Simone Hoermann, Ph.D., Corinne E. Zupanick, Psy.D. & Mark Dombeck, Ph.D. Updated: Dec 6th 2013

Dialectical Behavior Therapy (DBT) can be considered a sub-type of traditional cognitive-behavioral therapy (CBT) as its origins can be traced to cognitive-behavioral theory.

DBT is an empirically supported treatment. It has been registered and reviewed by the Substance Abuse and Mental Health Services Administration (SAMHSA) as an evidence-based treatment. The theoretical underpinnings of DBT have previously been reviewed. Here we provide a brief summary:

angry older womanThe psychologist, Marsha Linehan initially developed DBT specifically to treat women with Borderline Personality Disorder. However, since its initial development, DBT's application has been successfully expanded to include other populations and other disorders. When Linehan first began working with therapy clients who were diagnosed with Borderline Personality Disorder, she initially followed a conventional cognitive-behavioral approach. However, she began to notice that people with Borderline Personality Disorder had a powerful, negative reaction to the heavy emphasis on change that is inherent in the cognitive-behavioral tradition of identifying and challenging beliefs, with the goal of altering negative behaviors.
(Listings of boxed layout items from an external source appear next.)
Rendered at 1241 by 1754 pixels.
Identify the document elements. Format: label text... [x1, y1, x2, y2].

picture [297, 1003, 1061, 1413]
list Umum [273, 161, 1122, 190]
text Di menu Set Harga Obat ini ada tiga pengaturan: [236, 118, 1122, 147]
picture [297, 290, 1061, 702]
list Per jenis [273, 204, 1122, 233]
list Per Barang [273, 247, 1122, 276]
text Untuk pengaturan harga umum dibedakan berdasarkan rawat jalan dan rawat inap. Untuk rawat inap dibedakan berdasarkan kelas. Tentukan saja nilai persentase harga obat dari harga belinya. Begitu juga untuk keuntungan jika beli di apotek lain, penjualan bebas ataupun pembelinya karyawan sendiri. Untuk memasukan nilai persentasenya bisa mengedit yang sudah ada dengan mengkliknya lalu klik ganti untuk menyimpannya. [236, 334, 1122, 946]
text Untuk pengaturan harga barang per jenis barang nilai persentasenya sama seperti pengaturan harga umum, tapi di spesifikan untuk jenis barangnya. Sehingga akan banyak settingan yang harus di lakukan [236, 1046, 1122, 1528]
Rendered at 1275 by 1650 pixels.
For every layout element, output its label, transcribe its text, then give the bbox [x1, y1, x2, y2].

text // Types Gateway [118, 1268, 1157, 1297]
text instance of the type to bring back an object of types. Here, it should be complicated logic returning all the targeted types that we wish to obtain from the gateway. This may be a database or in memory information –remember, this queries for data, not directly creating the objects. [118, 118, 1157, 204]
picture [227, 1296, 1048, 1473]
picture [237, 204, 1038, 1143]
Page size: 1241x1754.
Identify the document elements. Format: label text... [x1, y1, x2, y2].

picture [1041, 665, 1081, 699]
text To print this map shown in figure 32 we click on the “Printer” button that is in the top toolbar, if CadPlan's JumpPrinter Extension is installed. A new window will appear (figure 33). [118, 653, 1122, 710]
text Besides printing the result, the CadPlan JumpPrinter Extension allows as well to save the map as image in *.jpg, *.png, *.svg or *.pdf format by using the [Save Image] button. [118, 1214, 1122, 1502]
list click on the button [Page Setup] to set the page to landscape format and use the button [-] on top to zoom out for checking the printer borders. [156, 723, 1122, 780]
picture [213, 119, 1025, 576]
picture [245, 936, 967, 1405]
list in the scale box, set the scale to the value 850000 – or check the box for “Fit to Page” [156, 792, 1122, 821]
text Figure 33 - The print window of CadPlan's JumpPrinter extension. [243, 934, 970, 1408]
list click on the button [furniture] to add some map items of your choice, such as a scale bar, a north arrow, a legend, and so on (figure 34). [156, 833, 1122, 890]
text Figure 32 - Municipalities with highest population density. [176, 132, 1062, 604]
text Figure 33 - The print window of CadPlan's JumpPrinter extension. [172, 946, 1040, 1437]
Linehan recognized that people with Borderline Personality Disorder are exceptionally sensitive. They tend to have powerful emotional reactions to situations in which they feel invalidated. Their childhood histories often reflected a poor match between the emotional needs of such highly sensitive children, and their caregivers. This mismatch between caregiver and child created an environment in which the child's emotions were frequently invalidated. Invalidation occurs when caregivers punish, minimize, criticize, reject, or deny the validity of the child's emotional experience. This invalidation is evident in statements such as: "You're over-reacting" or, "For heaven's sake, grow up!" or, "Big boys don't cry."

Linehan concluded that the change emphasis of conventional CBT felt profoundly invalidating to her clients.  To these highly sensitive clients this emphasis on change caused them to feel as though something was wrong or unacceptable about them. This situation mirrored their painful childhood experiences of invalidation.  As a result, they could not engage in, nor benefit from therapy because the therapy itself was experienced as painfully invalidating.  In response to this insight, Linehan introduced several innovations to her therapeutic approach. The most important modification was a new emphasis on the acceptance and validation of the client's emotional and behavioral states. This acceptance counter-balanced the traditional CBT emphasis on changing those states. 

Clearly, people come to treatment because something is not working in their lives. They are asking for help to make some much needed changes.  This presented a therapeutic dilemma for Linehan because acceptance and change are incompatible agendas.  It is not possible for the therapist to suggest a better way to handle a situation without implicitly invalidating the way the client handled it in the first place.  Linehan's solution to this dilemma was to move back and forth between change and acceptance during therapy in a dialectical manner. The term dialectic means to find a resolution or compromise between things that seem contradictory or incompatible.   Some of the time she would be accepting and validating, while at other times she would be challenging and promoting change. She would switch back and forth according to her client's ability to tolerate the emotions that surrounded requests for change.